Google US Search Share Falls As Yahoo Sees Returns From Firefox Deal
For the first time since 2008, Google’s share of the U.S. search market has dropped below 75 percent. While it continues to remain the dominant search engine for the U.S., its lead is slowly being chipped away at by Microsoft Bing and notably, Yahoo.
Between November and January, the Mountain View, California search giant saw its share slide 2.5 percent of the U.S. market with most of it being taken by Yahoo, who climbed from 8.6 percent to 10.9 percent, according to data from StatCounter Global Stats. But among Firefox users, Yahoo saw larger gains, now accounting for 28.3 percent of searches from the browser, up from 9.9 percent in November. That’s in part thanks to deal Yahoo struck with Mozilla in November, which made Yahoo’s search engine default on Firefox for the next five years.

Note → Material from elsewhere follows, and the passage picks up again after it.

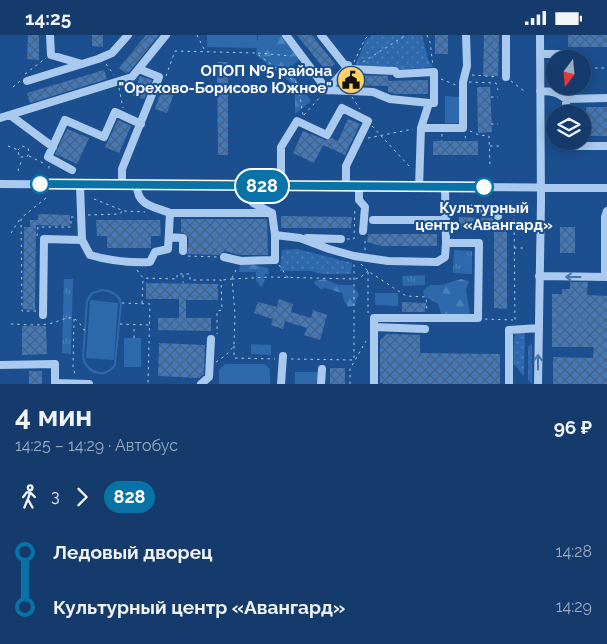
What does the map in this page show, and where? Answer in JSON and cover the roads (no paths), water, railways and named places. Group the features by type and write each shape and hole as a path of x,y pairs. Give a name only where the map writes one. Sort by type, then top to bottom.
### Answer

“Some analysts expected Yahoo to fall in January as a result of Firefox users switching back to Google. In fact Yahoo has increased US search share by half a percentage point," Aodhan Cullen, StatCounter CEO, said in a press release. "It will be fascinating to see if these gains continue."
Yahoo’s deal with Mozilla is only one of many factors affecting Google currently. Advertising revenue for the search engine was down 3 percent year-on-year, which appears to be in part due to the increased use of mobile search, where Google gets paid less than the desktop counterpart.
Mobile apps are also playing a role in its decline, with users spending more time on Facebook and other apps dedicated to specific services. Google is looking to reverse that trend by tapping into mobile via its latest Google Now update which adds the ability to deliver information from 40 third-party apps, while keeping users on Google’s own app.